By Dr Jule Mulder, Lecturer in Law (University of Bristol Law School).*
This blog post provides a case comment of AG Bobek’s Opinion C-143/16 in Abercrombie & Fitch Italia Srl v Antonino Bordonaro delivered 23 March 2017. This comment was first published on EUtopia law on April 7, 2017 and is reproduced here with thanks.
The case is concerned with the conformity of Italian law on on-call contracts with the EU principle of non-discrimination on grounds of age. Antonino Bordonaro was employed under an on-call contract (similar to a zero-hour contract) by Abercrombie & Fitch Italia Srl on a permanent basis. Upon his 25th birthday Mr Bordonaro was dismissed due to the fact that he no longer complied with the conditions for the intermittent contract, as laid down by Article 34(2) Legislative Decree No 276/2003 applicable at the time he was hired.
The (now repealed) Italian law in question provided special arrangements regarding access to and dismissal from on-call contracts for some workers. While on-call contracts under Italian law are usually subject to objective reasons and certain conditions, the provision allowed for such contract to be offered ‘in any event’ to workers under the age of 25 or above the age of 45. At the time of Mr Bordonaro’s dismissal, Article 34(2) had been modified. The older age bracket was lifted from 45 to 55 years of age. Moreover it was specified that an on-call contract can ‘in any event’ be concluded ‘with a person under 24 years of age, on the understanding […] that the contractual service must be performed before the age of 25 is reached’. The modified provision thus allowed automatic termination of permanent on-call contracts with younger workers once they reached the age of 25, in addition to allowing more flexibility regarding younger and older workers’ exposure to on-call contracts.
Unsurprisingly, the Supreme Court of Cassation (Corte Suprema di Cassazione) identified the direct and clear reference to age in Article 34 as potentially problematic and asked the Court of Justice of the European Union (CJEU) to rule on its compatibility with the principle of non-discrimination on grounds of age in Directive 2000/78 and Article 21 of the EU Charter.

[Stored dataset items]
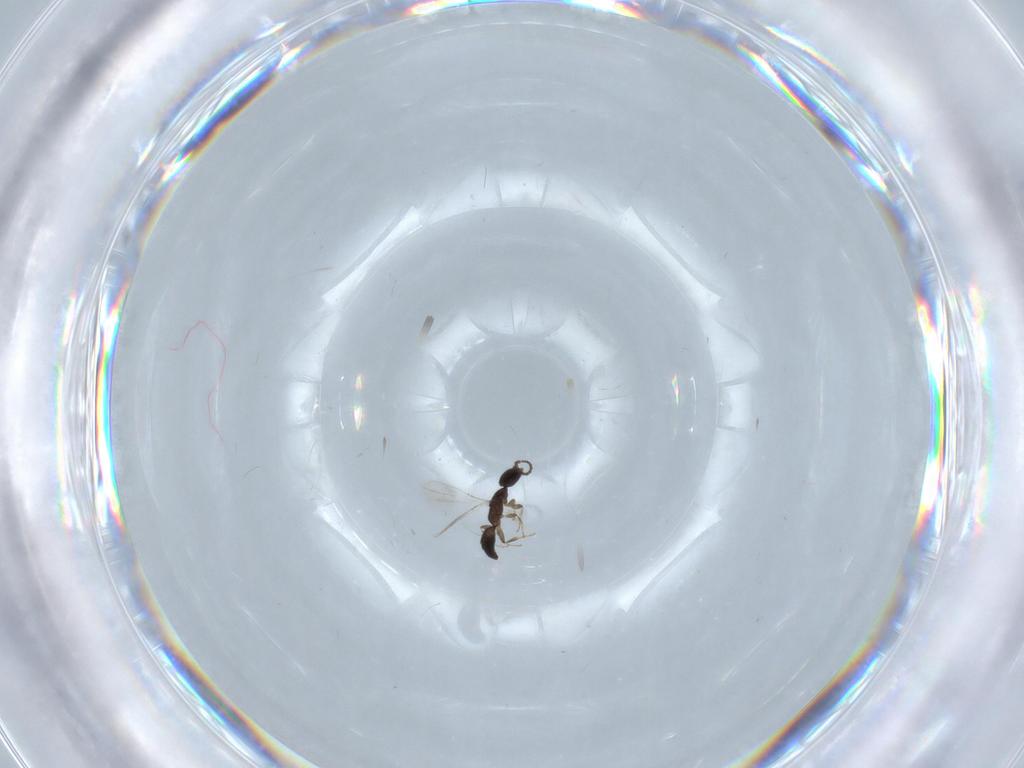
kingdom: Animalia
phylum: Arthropoda
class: Insecta
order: Hymenoptera
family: Bethylidae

DESCRIPTION OF THE TASK - Reproduce, word for word, the full blog post on the Abercrombie & Fitch on-call contract case above.

RESULT FOR THIS EXERCISE -
By Dr Jule Mulder, Lecturer in Law (University of Bristol Law School).*
This blog post provides a case comment of AG Bobek’s Opinion C-143/16 in Abercrombie & Fitch Italia Srl v Antonino Bordonaro delivered 23 March 2017. This comment was first published on EUtopia law on April 7, 2017 and is reproduced here with thanks.
The case is concerned with the conformity of Italian law on on-call contracts with the EU principle of non-discrimination on grounds of age. Antonino Bordonaro was employed under an on-call contract (similar to a zero-hour contract) by Abercrombie & Fitch Italia Srl on a permanent basis. Upon his 25th birthday Mr Bordonaro was dismissed due to the fact that he no longer complied with the conditions for the intermittent contract, as laid down by Article 34(2) Legislative Decree No 276/2003 applicable at the time he was hired.
The (now repealed) Italian law in question provided special arrangements regarding access to and dismissal from on-call contracts for some workers. While on-call contracts under Italian law are usually subject to objective reasons and certain conditions, the provision allowed for such contract to be offered ‘in any event’ to workers under the age of 25 or above the age of 45. At the time of Mr Bordonaro’s dismissal, Article 34(2) had been modified. The older age bracket was lifted from 45 to 55 years of age. Moreover it was specified that an on-call contract can ‘in any event’ be concluded ‘with a person under 24 years of age, on the understanding […] that the contractual service must be performed before the age of 25 is reached’. The modified provision thus allowed automatic termination of permanent on-call contracts with younger workers once they reached the age of 25, in addition to allowing more flexibility regarding younger and older workers’ exposure to on-call contracts.
Unsurprisingly, the Supreme Court of Cassation (Corte Suprema di Cassazione) identified the direct and clear reference to age in Article 34 as potentially problematic and asked the Court of Justice of the European Union (CJEU) to rule on its compatibility with the principle of non-discrimination on grounds of age in Directive 2000/78 and Article 21 of the EU Charter.